### JOB ITEM
Identify every line in the records below that contains the word "environment", and reproduce each one.

Saved data entries:
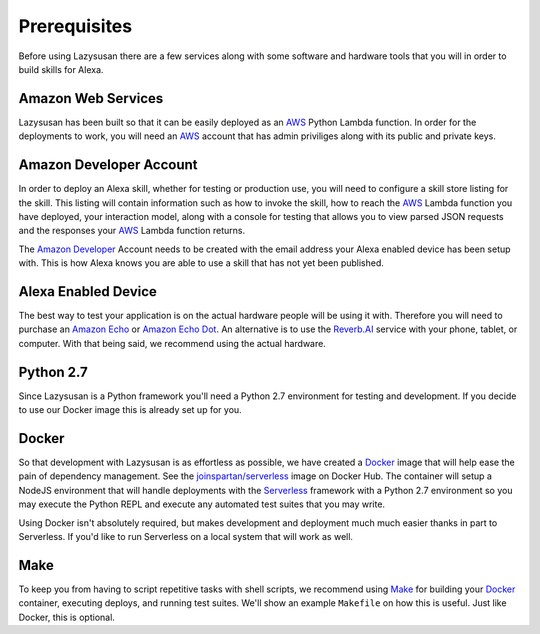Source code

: .. _prerequisites:

=================================
Prerequisites
=================================

Before using Lazysusan there are a few services along with some software and
hardware tools that you will in order to build skills for Alexa.


Amazon Web Services
===================

Lazysusan has been built so that it can be easily deployed as an `AWS`_ Python Lambda
function. In order for the deployments to work, you will need an `AWS`_ account
that has admin priviliges along with its public and private keys.


Amazon Developer Account
========================

In order to deploy an Alexa skill, whether for testing or production use, you
will need to configure a skill store listing for the skill. This listing will
contain information such as how to invoke the skill, how to reach the `AWS`_ Lambda
function you have deployed, your interaction model, along with a console for
testing that allows you to view parsed JSON requests and the responses your
`AWS`_ Lambda function returns.

The `Amazon Developer`_ Account needs to be created with the email address your
Alexa enabled device has been setup with. This is how Alexa knows you are able
to use a skill that has not yet been published.


Alexa Enabled Device
====================

The best way to test your application is on the actual hardware people will be
using it with. Therefore you will need to purchase an `Amazon Echo`_ or `Amazon Echo
Dot`_. An alternative is to use the `Reverb.AI`_ service with your phone, tablet, or
computer. With that being said, we recommend using the actual hardware.


Python 2.7
============

Since Lazysusan is a Python framework you'll need a Python 2.7 environment for testing and
development. If you decide to use our Docker image this is already set up for you.


Docker
======

So that development with Lazysusan is as effortless as possible, we have created
a `Docker`_ image that will help ease the pain of dependency management. See the
`joinspartan/serverless`_ image on Docker Hub.
The container will setup a NodeJS environment that will handle deployments with
the `Serverless`_ framework with a Python 2.7 environment so you may execute the Python
REPL and execute any automated test suites that you may write.

Using Docker isn't absolutely required, but makes development and deployment much much easier
thanks in part to Serverless. If you'd like to run Serverless on a local system that will work as
well.


Make
=====

To keep you from having to script repetitive tasks with shell scripts, we
recommend using `Make`_ for building your `Docker`_ container, executing deploys, and
running test suites. We'll show an example ``Makefile`` on how this is useful. Just like Docker,
this is optional.


.. _AWS: https://aws.amazon.com/
.. _Amazon Developer: https://developer.amazon.com/
.. _Docker: https://www.docker.com/products/docker
.. _joinspartan/serverless: https://hub.docker.com/r/joinspartan/serverless/
.. _Serverless: https://serverless.com
.. _Make: https://cmake.org/download/
.. _Reverb.AI: https://reverb.ai/
.. _Amazon Echo: https://www.amazon.com/Amazon-Echo-Bluetooth-Speaker-with-WiFi-Alexa/dp/B00X4WHP5E/
.. _Amazon Echo Dot: https://www.amazon.com/All-New-Amazon-Echo-Dot-Add-Alexa-To-Any-Room/dp/B01DFKC2SO/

### RESPONSE AREA
Since Lazysusan is a Python framework you'll need a Python 2.7 environment for testing and
The container will setup a NodeJS environment that will handle deployments with
the `Serverless`_ framework with a Python 2.7 environment so you may execute the Python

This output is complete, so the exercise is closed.